А дед мой по материнской линии Федор Иосифович Хоменко, по слухам, тоже любил красивую одежду. Он был беден, мой дед, ужасно беден. Много работал и при царе, и при колхозе, но все неизменно оставался беден, а надо было четверых детей тянуть, он, конечно, тянулся из последних сил, но бабушка уже после его смерти рассказывала мне с улыбкой: и все-таки, знаешь, был у него какой-то форс, что-то такое, что перешло потом к твоей маме, и дело не в одежде самой по себе, а в отношении к жизни как к незаконной радости…
О родине, о Темрюке
Темрючане — ​люди открытые, веселые, заносчивые, общительные. В них есть строгость, серьезность, чистота. И — ​безграничная безапелляционность, вызывающий эгоизм, колкость, несносность, неуживчивость.

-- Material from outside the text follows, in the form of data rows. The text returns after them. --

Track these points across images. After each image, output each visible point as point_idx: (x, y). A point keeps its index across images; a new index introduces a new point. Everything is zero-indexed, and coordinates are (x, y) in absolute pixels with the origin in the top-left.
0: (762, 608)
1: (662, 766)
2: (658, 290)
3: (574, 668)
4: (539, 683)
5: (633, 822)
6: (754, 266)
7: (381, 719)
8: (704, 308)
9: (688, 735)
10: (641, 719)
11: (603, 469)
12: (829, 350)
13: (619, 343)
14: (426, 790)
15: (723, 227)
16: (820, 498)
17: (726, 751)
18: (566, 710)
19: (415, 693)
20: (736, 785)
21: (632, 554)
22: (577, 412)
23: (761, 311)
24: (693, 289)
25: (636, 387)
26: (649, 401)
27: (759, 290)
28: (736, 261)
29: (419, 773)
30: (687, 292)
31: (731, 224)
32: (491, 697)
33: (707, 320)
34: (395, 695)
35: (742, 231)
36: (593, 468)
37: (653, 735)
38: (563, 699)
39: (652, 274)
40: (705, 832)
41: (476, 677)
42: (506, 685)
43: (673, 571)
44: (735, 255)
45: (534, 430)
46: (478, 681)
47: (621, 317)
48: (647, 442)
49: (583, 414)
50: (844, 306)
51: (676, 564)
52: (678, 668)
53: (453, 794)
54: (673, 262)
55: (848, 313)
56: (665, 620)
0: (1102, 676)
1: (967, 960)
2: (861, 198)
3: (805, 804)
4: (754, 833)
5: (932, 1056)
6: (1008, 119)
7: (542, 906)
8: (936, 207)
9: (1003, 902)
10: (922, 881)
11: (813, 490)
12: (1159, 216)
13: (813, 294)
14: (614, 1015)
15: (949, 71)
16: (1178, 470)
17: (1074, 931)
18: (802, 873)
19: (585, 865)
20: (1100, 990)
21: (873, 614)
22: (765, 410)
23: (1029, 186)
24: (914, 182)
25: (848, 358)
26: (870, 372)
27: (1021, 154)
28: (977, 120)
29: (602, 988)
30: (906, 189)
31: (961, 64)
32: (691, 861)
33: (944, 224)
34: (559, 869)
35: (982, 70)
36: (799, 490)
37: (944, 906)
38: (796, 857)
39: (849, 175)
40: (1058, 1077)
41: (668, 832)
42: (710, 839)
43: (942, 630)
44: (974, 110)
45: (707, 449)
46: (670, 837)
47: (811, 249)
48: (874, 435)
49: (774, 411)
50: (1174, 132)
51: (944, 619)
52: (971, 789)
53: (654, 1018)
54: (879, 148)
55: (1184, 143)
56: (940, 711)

Здесь беспрестанно мыкаются, страдают, пьют (почти не хмелея), обижаются, злятся, ссорятся. Шутки откровенны до терпкой жесткости, даже жестокости. Не разговаривают — ​кричат, орут. Готовы в любую минуту друг другу глаза выцарапать. Но — ​отходчивы. И чужой злопамятности удивляются.

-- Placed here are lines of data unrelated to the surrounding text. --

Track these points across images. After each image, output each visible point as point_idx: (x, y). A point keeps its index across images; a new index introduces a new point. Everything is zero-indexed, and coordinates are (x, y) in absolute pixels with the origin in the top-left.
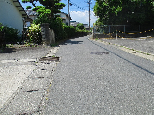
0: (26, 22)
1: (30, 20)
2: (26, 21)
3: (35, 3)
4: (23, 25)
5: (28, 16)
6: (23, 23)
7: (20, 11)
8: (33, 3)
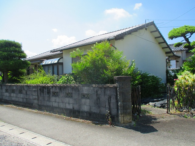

Живут только собой и своей семьей. Без сердитости. И — ​без мелкотравчатого завидования. Ну, тот богаче меня, а этот — ​красивее, а тот — ​счастливее. И — ​что? Удавиться мне теперь, что ли? Нет, так можно далеко зайти. Будешь есть с серебряных ложек — ​«жаба задавит», что кто-то — с золотых. Лучше уж ни против кого не грешить и ни перед кем не виноватиться. Есть, конечно, и тут «гавкучие», то есть вредные, но это только в целях самозащиты, самообороны. А зря в Темрюке не обижают.
Здесь все держится на своих местах. Море есть море. Солнце есть солнце. Любовь есть любовь. Добро есть добро. Это в Темрюке понимают. А месть как блюдо, которое должно подаваться холодным, — ​совсем не понимают.
О самоиронии
Самоирония — ​это теперь, ты знаешь, мой пунктик. <...> Самоирония входит в устройство правильных людей, а в устройство неправильных — ​не входит.

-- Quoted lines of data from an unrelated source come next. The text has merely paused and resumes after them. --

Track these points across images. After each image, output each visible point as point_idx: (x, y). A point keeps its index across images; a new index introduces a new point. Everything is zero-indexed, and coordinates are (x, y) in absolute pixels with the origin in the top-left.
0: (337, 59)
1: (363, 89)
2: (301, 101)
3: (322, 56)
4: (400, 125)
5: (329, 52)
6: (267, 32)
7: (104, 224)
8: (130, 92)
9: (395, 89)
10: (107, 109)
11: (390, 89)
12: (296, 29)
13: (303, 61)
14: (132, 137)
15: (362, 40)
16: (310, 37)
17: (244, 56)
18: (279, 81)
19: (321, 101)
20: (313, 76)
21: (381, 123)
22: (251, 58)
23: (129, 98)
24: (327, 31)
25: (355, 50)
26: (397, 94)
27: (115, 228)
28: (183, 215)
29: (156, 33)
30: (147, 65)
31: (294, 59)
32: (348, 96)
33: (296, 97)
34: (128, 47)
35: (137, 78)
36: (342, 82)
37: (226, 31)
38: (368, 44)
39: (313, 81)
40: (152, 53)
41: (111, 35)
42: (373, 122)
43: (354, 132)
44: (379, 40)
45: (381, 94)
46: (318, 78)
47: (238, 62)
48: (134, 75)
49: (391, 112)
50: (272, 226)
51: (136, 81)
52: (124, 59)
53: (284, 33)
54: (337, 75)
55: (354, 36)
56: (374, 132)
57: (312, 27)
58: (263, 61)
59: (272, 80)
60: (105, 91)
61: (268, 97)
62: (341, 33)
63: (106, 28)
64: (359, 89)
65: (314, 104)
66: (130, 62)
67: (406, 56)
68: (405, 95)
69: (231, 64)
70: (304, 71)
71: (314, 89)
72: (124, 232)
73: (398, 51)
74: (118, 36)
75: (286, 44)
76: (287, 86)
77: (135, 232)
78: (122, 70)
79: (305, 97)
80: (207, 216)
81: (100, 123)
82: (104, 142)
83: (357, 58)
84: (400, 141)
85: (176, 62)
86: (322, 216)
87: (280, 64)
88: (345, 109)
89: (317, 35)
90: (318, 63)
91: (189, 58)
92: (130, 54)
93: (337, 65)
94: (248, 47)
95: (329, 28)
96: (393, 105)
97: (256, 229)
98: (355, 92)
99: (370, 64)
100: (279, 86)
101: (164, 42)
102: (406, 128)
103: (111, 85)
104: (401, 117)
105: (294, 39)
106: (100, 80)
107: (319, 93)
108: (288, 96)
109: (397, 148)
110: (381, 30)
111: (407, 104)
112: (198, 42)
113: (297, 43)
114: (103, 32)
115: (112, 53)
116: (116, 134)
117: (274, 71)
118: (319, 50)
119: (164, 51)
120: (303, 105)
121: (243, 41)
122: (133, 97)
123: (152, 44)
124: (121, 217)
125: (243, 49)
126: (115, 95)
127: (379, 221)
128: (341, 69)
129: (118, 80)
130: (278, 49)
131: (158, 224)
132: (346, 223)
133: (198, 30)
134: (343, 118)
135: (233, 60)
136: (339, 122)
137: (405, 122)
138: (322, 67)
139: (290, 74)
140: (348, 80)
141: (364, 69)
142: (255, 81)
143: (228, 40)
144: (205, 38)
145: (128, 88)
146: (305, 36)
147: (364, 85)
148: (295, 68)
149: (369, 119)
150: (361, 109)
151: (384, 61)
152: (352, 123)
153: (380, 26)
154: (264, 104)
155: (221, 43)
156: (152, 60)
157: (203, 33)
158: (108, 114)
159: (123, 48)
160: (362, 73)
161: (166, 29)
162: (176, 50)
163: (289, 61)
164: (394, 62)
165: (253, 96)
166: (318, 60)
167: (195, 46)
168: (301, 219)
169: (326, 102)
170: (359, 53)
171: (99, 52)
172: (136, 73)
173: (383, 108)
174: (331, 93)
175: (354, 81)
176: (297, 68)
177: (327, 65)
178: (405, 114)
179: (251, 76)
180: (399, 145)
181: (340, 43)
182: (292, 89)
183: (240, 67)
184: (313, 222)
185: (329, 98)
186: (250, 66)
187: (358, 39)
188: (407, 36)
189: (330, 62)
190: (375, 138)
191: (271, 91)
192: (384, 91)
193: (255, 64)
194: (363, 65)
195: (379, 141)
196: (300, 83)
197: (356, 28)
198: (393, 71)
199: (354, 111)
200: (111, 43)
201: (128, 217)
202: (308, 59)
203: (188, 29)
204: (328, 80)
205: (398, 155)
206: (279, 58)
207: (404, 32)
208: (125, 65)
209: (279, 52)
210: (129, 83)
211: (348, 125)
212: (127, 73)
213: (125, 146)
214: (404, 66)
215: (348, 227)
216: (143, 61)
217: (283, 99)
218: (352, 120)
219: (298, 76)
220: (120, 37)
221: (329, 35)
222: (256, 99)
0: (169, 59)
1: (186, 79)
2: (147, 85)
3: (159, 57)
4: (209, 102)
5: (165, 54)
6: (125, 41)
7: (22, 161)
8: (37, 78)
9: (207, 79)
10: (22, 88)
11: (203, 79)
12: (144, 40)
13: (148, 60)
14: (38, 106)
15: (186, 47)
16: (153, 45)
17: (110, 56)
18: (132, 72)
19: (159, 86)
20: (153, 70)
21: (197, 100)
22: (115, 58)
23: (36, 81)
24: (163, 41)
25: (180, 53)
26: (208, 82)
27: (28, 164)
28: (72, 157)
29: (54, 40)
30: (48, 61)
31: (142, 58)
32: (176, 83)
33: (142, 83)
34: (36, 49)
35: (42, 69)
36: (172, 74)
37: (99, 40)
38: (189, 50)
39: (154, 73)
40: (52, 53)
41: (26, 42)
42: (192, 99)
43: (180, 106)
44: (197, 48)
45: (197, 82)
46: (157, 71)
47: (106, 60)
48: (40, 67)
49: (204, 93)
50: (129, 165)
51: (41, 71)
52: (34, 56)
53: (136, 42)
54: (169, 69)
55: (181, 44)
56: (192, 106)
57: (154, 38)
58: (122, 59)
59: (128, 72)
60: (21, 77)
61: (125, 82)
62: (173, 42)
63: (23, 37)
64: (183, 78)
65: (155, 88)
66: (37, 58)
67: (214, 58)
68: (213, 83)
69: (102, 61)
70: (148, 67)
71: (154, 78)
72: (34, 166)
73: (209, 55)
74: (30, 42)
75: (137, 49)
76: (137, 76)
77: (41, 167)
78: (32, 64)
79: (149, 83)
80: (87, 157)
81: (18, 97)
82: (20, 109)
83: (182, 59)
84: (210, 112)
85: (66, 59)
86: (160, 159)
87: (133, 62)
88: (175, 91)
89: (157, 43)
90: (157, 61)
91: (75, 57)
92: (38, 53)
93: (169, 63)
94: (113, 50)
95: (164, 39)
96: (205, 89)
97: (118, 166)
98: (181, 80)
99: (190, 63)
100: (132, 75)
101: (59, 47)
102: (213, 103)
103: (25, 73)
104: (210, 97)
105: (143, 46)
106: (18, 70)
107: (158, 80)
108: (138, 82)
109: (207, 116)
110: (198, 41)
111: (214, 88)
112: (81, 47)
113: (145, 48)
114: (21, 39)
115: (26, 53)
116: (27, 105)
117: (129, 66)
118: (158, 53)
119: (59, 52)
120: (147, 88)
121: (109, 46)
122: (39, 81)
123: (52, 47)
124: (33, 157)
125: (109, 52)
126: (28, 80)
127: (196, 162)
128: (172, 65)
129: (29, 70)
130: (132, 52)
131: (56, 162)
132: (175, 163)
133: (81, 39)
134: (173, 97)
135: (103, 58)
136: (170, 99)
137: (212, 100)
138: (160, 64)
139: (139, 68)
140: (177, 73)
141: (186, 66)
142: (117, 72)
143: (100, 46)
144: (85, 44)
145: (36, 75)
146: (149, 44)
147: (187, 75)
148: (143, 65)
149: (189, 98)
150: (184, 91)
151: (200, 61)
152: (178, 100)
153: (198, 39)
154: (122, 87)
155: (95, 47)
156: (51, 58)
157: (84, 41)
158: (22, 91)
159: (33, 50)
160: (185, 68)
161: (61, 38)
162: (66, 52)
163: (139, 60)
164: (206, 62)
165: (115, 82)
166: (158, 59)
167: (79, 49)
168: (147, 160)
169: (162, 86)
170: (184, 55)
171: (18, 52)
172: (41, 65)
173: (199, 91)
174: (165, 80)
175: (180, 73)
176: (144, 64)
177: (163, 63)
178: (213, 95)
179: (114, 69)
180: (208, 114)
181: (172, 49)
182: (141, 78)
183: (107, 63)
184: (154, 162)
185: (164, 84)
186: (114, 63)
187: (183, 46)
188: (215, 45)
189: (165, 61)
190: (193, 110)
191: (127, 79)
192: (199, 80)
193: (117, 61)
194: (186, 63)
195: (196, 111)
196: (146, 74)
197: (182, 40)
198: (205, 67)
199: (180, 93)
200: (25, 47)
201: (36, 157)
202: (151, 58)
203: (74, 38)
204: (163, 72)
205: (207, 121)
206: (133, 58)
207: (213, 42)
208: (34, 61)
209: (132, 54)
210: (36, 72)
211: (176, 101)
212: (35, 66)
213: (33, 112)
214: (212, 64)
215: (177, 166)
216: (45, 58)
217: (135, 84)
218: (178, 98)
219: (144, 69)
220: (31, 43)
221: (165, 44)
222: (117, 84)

Несколько лет назад появились в Темрюке странники. Предлагали местным людям стать абсолютными трезвенниками. За умеренную плату, разумеется. Даже курсы открыли. «Трезвость и счастье» назывались. И тут в каждом темрючанине проснулся филолог. Долго ко мне приставали: «Вот скажи: союз «и» разделительный или соединительный? Если разделительный — ​мы согласны, а если соединительный — ​пошли они на фиг».
О значении слова «спасибо»
«Спасибо» — ​это и есть очень точное, сильное, целебное снадобье. И если употреблять его повседневно и кропотливо, смиренно отдаваясь постижению сотен — ​точных — ​правил, можно что-то изменить, победив свой внутренний сумбур и сумбур жизни.
И жизнь станет нежнее, любая жизнь.
О счастье и смысле жизни
Жизнь на высокий лад. Которая необязательно должна быть бедной. Но никогда — ​пустой!
Быть собой — ​какое же это счастье!
Память — ​это личное усилие.
Верность — ​это необходимость самосохранения.
Зло просто отсутствие качества.
Путь к цели, как мы уже поняли, порой важнее цели. Ибо цель не оправдывает средства, но средства определяют цель.
О том, что происходит вокруг
Все изменяется так быстро, что только ты собрался привести хорошие доводы в пользу того или этого, а оно уже другое, и, пока ты схватываешь различия, все опять поменялось и не поддается формулированию.
Все будет так, как будет. Даже если будет иначе. Не точка, не многоточие, а — ​запятая. Открытый финал.
Так что резюме у меня нет. Есть очень субъективные соображения по ходу дела.
О том, как можно заканчивать репортаж
Однако тут прервусь.
Не хочу комкать этот день. В нем были люди, ощущения, лица, слова, о которых нельзя лишь в общем виде, через запятую, приблизительно, пунктиром.
Дни бывают худые и толстые. Этот был толстый. Со своей очень долгой протяженностью во времени. Со своей интонацией. Со своим глубоким звуком.
Поэтому — ​до следующего номера, хорошо?